• _ВЫБРАННЫЙ ОТРЫВОК_:
━━━━━━
Всё это он, может быть, имеет, но пошлость остаётся пошлостью. Автор подсказывает мысль, что в советском обществе трудящиеся должны работать без выходных дней. Рассказ "необычайно жизнен" оправдывается Мариэтта Шагинян. "Он передаёт вам правду главного, бессмертного импульса нашей новой жизни". Читатель ждёт очередного чуда, и оно действительно совершается: "Тут вовсе не то, что люди в выходной потянулись на службу. Ничего подобного! Это настоящий выходной, и люди развёрнуты в их личной жизни. Но только стремление пойти "на люди" и выражает их личное, желание отдохнуть в спокойном, широком, развёрнутом во времени (когда не надо суетиться и торопиться, а можно поговорить и провести время) пребывании вместе. Советскому человеку уже скучно одному. Ему хорошо, когда он вместе с себе подобными".

Сколько софистики для того, чтобы окрестить порося в карася! Всякому понятно, что факт остаётся фактом: люди приходят на службу в выходной день, вместо того чтобы отдыхать. Несмотря на все дополнительные разъяснения Мариэтты Шагинян, рассказ о выходном дне хуже, чем "сюсюкание". Советский человек может, в случае необходимости, работать без выходных, но он имеет право на отдых и, если нет чрезвычайных обстоятельств, хочет воспользоваться этим правом без всяких чудес. Автор рассказа фальшивит. Если человеку скучно, он может отправиться в гости, в клуб, на прогулку, в театр. Контора не единственное место, где он находится в обществе "себе подобных". Наконец, ч в своей семье он не одни. Странно было бы думать, что люди могут общаться между собой только на службе. Когда человек проводит время за книгой, посещает музей, смотрит картину в кино, он общается со всем народом, даже со всем человечеством. Именно автор фальшивого рассказа хочет отнять у трудящегося человека эту возможность более широкого общения, делает его отшельником - своей конторы.
━━━━━━
• _РАБОЧЕЕ ЗАДАНИЕ_:
Переведите на английский язык предложение из выбранного отрывка: «Странно было бы думать, что люди могут общаться между собой только на службе.»

• _РАЗДЕЛ ДАННЫХ_:
━━━━━━
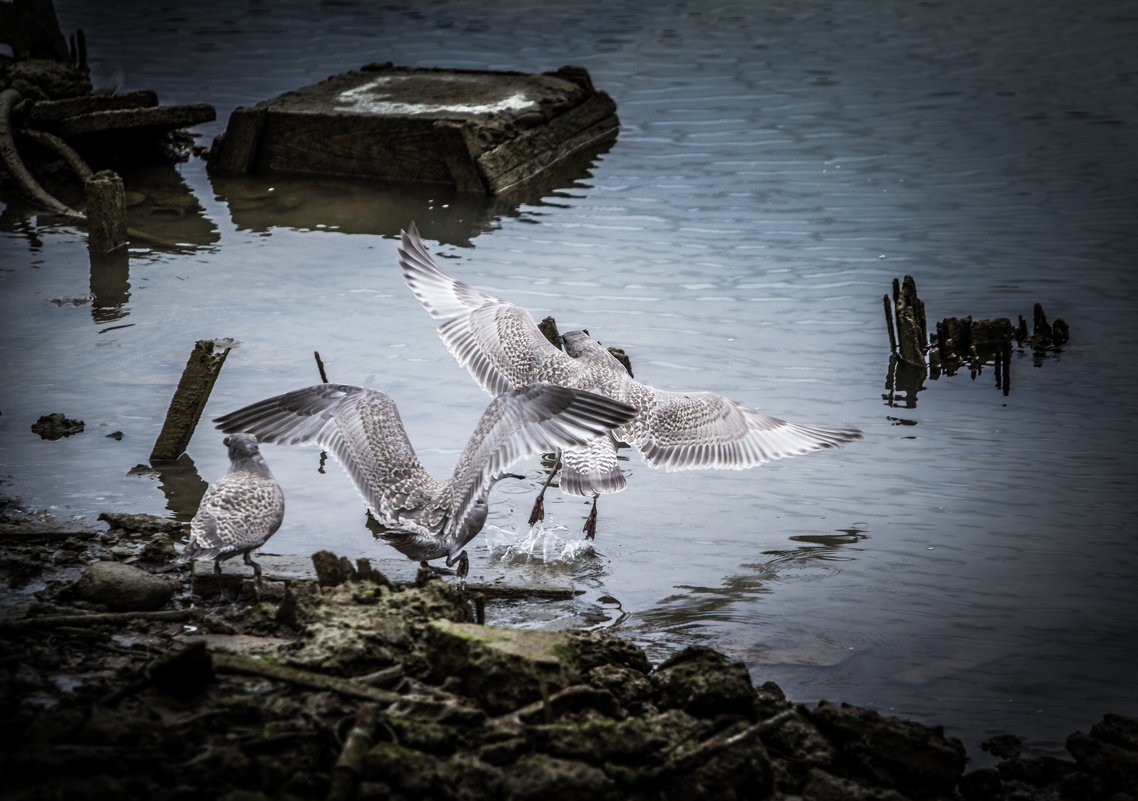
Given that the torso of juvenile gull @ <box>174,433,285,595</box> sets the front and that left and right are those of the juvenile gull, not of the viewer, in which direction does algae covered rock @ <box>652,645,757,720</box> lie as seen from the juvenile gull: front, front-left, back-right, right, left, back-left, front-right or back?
right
━━━━━━
• _ВЫПОЛНЕННОЕ УПРАЖНЕНИЕ_:
It would be strange to think that people can communicate with one another only at work.